Graphite plates possess excellent properties such as good conductivity, high temperature resistance, acid and alkali corrosion resistance, and ease of processing, making them widely used in metallurgical, chemical, and electrochemical industries. Graphite plates include high-purity graphite plates, graphite anode plates, and graphite bipolar plates.
So, how are graphite plates manufactured?

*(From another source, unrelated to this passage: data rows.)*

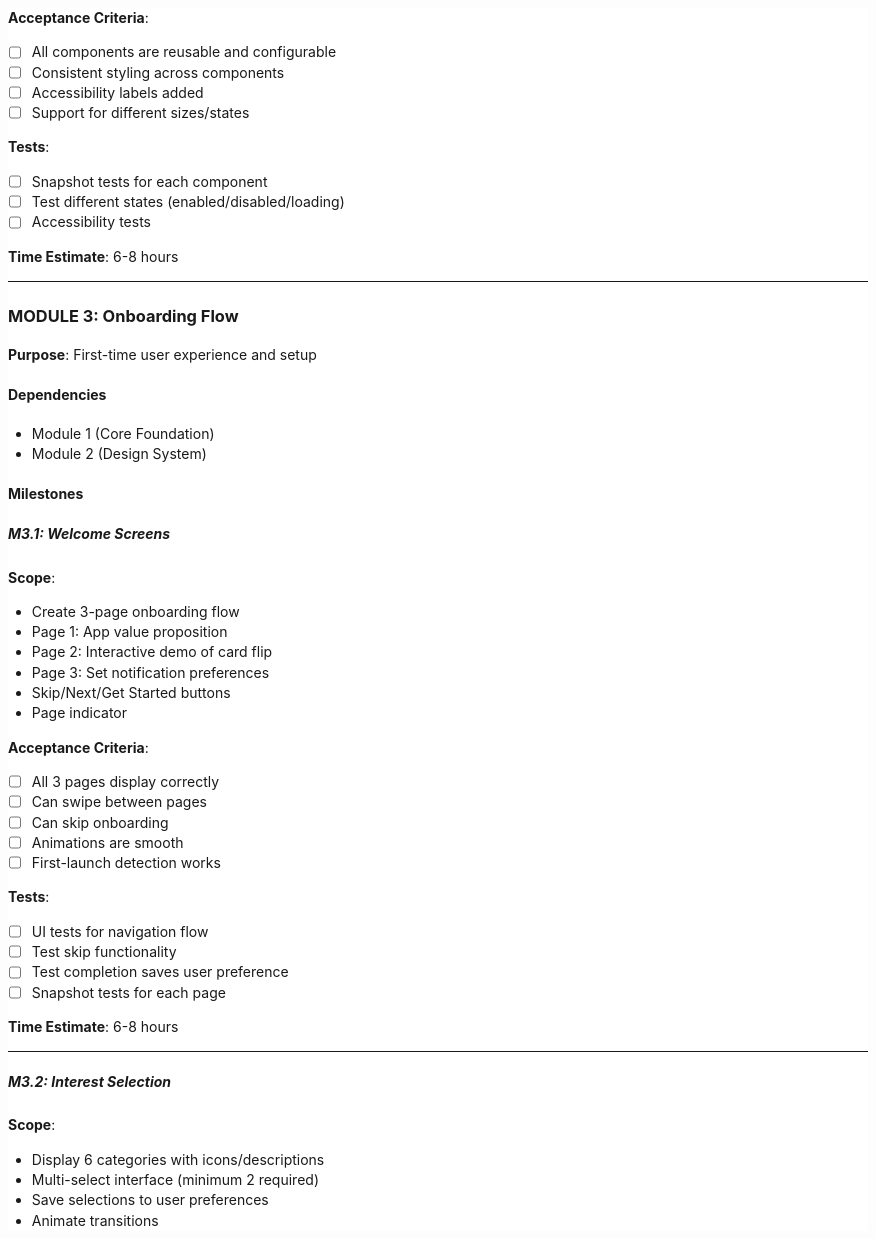 **Acceptance Criteria**:
- [ ] All components are reusable and configurable
- [ ] Consistent styling across components
- [ ] Accessibility labels added
- [ ] Support for different sizes/states

**Tests**:
- [ ] Snapshot tests for each component
- [ ] Test different states (enabled/disabled/loading)
- [ ] Accessibility tests

**Time Estimate**: 6-8 hours

---

### MODULE 3: Onboarding Flow
**Purpose**: First-time user experience and setup

#### Dependencies
- Module 1 (Core Foundation)
- Module 2 (Design System)

#### Milestones

##### M3.1: Welcome Screens
**Scope**:
- Create 3-page onboarding flow
- Page 1: App value proposition
- Page 2: Interactive demo of card flip
- Page 3: Set notification preferences
- Skip/Next/Get Started buttons
- Page indicator

**Acceptance Criteria**:
- [ ] All 3 pages display correctly
- [ ] Can swipe between pages
- [ ] Can skip onboarding
- [ ] Animations are smooth
- [ ] First-launch detection works

**Tests**:
- [ ] UI tests for navigation flow
- [ ] Test skip functionality
- [ ] Test completion saves user preference
- [ ] Snapshot tests for each page

**Time Estimate**: 6-8 hours

---

##### M3.2: Interest Selection
**Scope**:
- Display 6 categories with icons/descriptions
- Multi-select interface (minimum 2 required)
- Save selections to user preferences
- Animate transitions
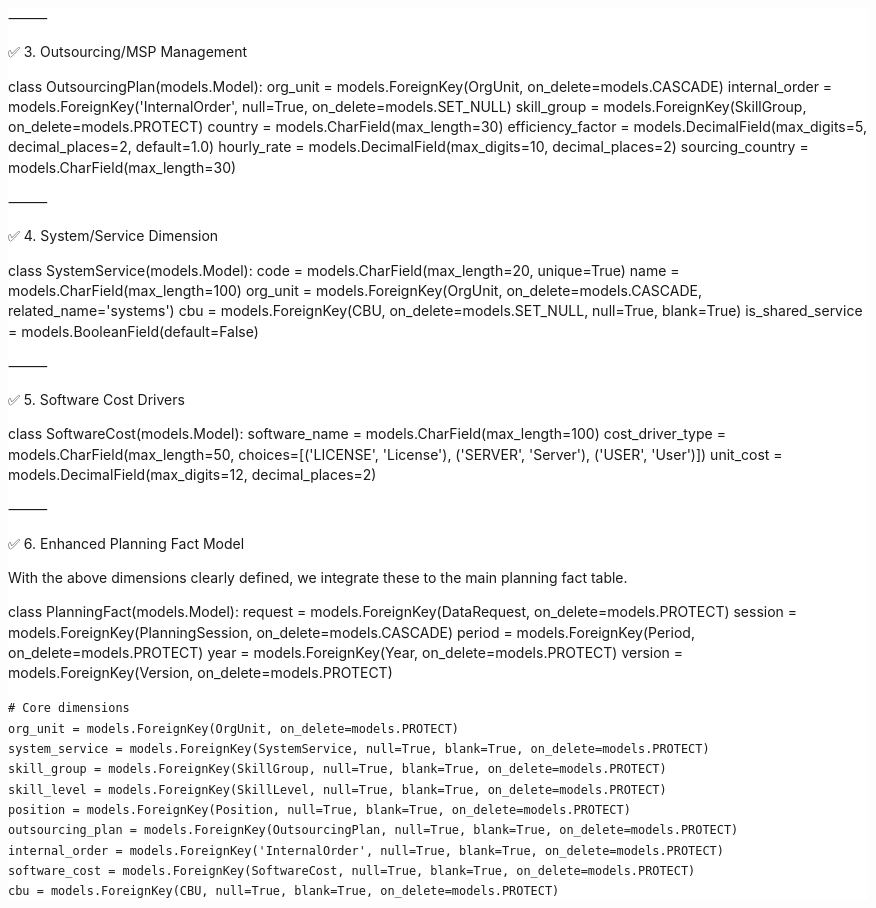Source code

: 
⸻

✅ 3. Outsourcing/MSP Management

class OutsourcingPlan(models.Model):
    org_unit = models.ForeignKey(OrgUnit, on_delete=models.CASCADE)
    internal_order = models.ForeignKey('InternalOrder', null=True, on_delete=models.SET_NULL)
    skill_group = models.ForeignKey(SkillGroup, on_delete=models.PROTECT)
    country = models.CharField(max_length=30)
    efficiency_factor = models.DecimalField(max_digits=5, decimal_places=2, default=1.0)
    hourly_rate = models.DecimalField(max_digits=10, decimal_places=2)
    sourcing_country = models.CharField(max_length=30)


⸻

✅ 4. System/Service Dimension

class SystemService(models.Model):
    code = models.CharField(max_length=20, unique=True)
    name = models.CharField(max_length=100)
    org_unit = models.ForeignKey(OrgUnit, on_delete=models.CASCADE, related_name='systems')
    cbu = models.ForeignKey(CBU, on_delete=models.SET_NULL, null=True, blank=True)
    is_shared_service = models.BooleanField(default=False)


⸻

✅ 5. Software Cost Drivers

class SoftwareCost(models.Model):
    software_name = models.CharField(max_length=100)
    cost_driver_type = models.CharField(max_length=50, choices=[('LICENSE', 'License'), ('SERVER', 'Server'), ('USER', 'User')])
    unit_cost = models.DecimalField(max_digits=12, decimal_places=2)


⸻

✅ 6. Enhanced Planning Fact Model

With the above dimensions clearly defined, we integrate these to the main planning fact table.

class PlanningFact(models.Model):
    request = models.ForeignKey(DataRequest, on_delete=models.PROTECT)
    session = models.ForeignKey(PlanningSession, on_delete=models.CASCADE)
    period = models.ForeignKey(Period, on_delete=models.PROTECT)
    year = models.ForeignKey(Year, on_delete=models.PROTECT)
    version = models.ForeignKey(Version, on_delete=models.PROTECT)
    
    # Core dimensions
    org_unit = models.ForeignKey(OrgUnit, on_delete=models.PROTECT)
    system_service = models.ForeignKey(SystemService, null=True, blank=True, on_delete=models.PROTECT)
    skill_group = models.ForeignKey(SkillGroup, null=True, blank=True, on_delete=models.PROTECT)
    skill_level = models.ForeignKey(SkillLevel, null=True, blank=True, on_delete=models.PROTECT)
    position = models.ForeignKey(Position, null=True, blank=True, on_delete=models.PROTECT)
    outsourcing_plan = models.ForeignKey(OutsourcingPlan, null=True, blank=True, on_delete=models.PROTECT)
    internal_order = models.ForeignKey('InternalOrder', null=True, blank=True, on_delete=models.PROTECT)
    software_cost = models.ForeignKey(SoftwareCost, null=True, blank=True, on_delete=models.PROTECT)
    cbu = models.ForeignKey(CBU, null=True, blank=True, on_delete=models.PROTECT)
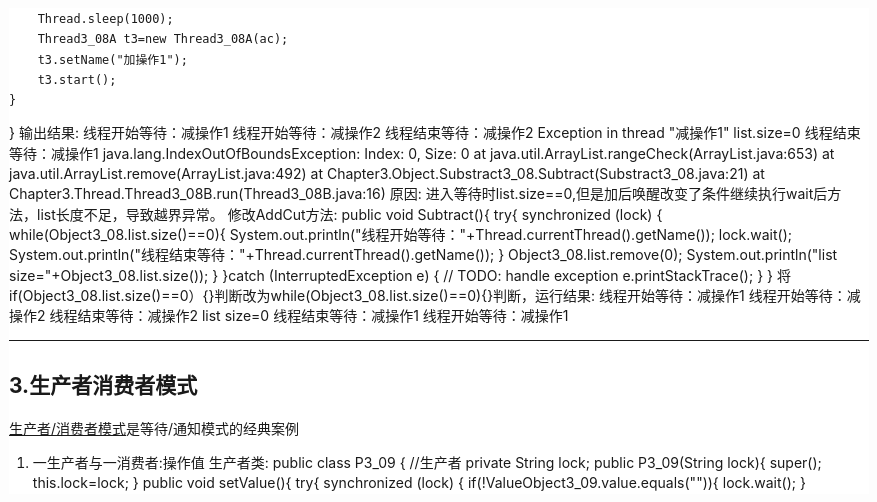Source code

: 		Thread.sleep(1000);
		Thread3_08A t3=new Thread3_08A(ac);
		t3.setName("加操作1");
		t3.start();
	}
}
输出结果:
		线程开始等待：减操作1
		线程开始等待：减操作2
		线程结束等待：减操作2
		Exception in thread "减操作1" list.size=0
		线程结束等待：减操作1
		java.lang.IndexOutOfBoundsException: Index: 0, Size: 0
			at java.util.ArrayList.rangeCheck(ArrayList.java:653)
			at java.util.ArrayList.remove(ArrayList.java:492)
			at Chapter3.Object.Substract3_08.Subtract(Substract3_08.java:21)
			at Chapter3.Thread.Thread3_08B.run(Thread3_08B.java:16)
原因:
进入等待时list.size==0,但是加后唤醒改变了条件继续执行wait后方法，list长度不足，导致越界异常。
修改AddCut方法:
		public void Subtract(){
			try{
				synchronized (lock) {
				while(Object3_08.list.size()==0){
					System.out.println("线程开始等待："+Thread.currentThread().getName());
					lock.wait();
					System.out.println("线程结束等待："+Thread.currentThread().getName());
				}
				Object3_08.list.remove(0);
				System.out.println("list size="+Object3_08.list.size());
				}
			}catch (InterruptedException e) {
				// TODO: handle exception
				e.printStackTrace();
			}
		}
将if(Object3_08.list.size()==0）{}判断改为while(Object3_08.list.size()==0){}判断，运行结果:
		线程开始等待：减操作1
		线程开始等待：减操作2
		线程结束等待：减操作2
		list size=0
		线程结束等待：减操作1
		线程开始等待：减操作1

---
## 3.生产者消费者模式 
[生产者/消费者模式](https://baike.baidu.com/item/%E7%94%9F%E4%BA%A7%E8%80%85%E6%B6%88%E8%B4%B9%E8%80%85%E6%A8%A1%E5%BC%8F/15738358?fr=aladdin)是等待/通知模式的经典案例
1. 一生产者与一消费者:操作值
生产者类:
		public class P3_09 {
			//生产者
			private String lock;
			public P3_09(String lock){
				super();
				this.lock=lock;
			}
			public void setValue(){
				try{
					synchronized (lock) {
					    if(!ValueObject3_09.value.equals("")){
					    	lock.wait();
					    }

Graphite plates are made from high-quality petroleum coke with low ash content as the main raw material, using pitch as a binder. After molding, they undergo baking, impregnation, graphitization, and precision machining. Ultra-high conductivity graphite plates have a very high thermal conductivity and good heat transfer performance, which is more effective in strengthening furnace bottom cooling, reducing furnace bottom temperature, and slowing down furnace bottom erosion. They are suitable for the bottom and belly of blast furnaces. In terms of shape, the thermal field can be square or circular, with circular thermal fields accounting for a higher proportion in vacuum furnaces. To facilitate installation and removal from the furnace chamber, all thermal fields are constructed in a modular form.
Graphite plates usually refer to impregnated graphite carbon plates and graphite carbon bricks made from high-quality graphite carbon materials. Through impregnation with a highly acid-resistant impregnating agent, they become impermeable materials. They are refined through high-pressure molding, vacuum impregnation, and high-temperature heat treatment processes, possessing extraordinary acid and temperature resistance, making them ideal lining materials for equipment such as phosphoric acid reaction tanks and phosphoric acid storage tanks in the chemical industry.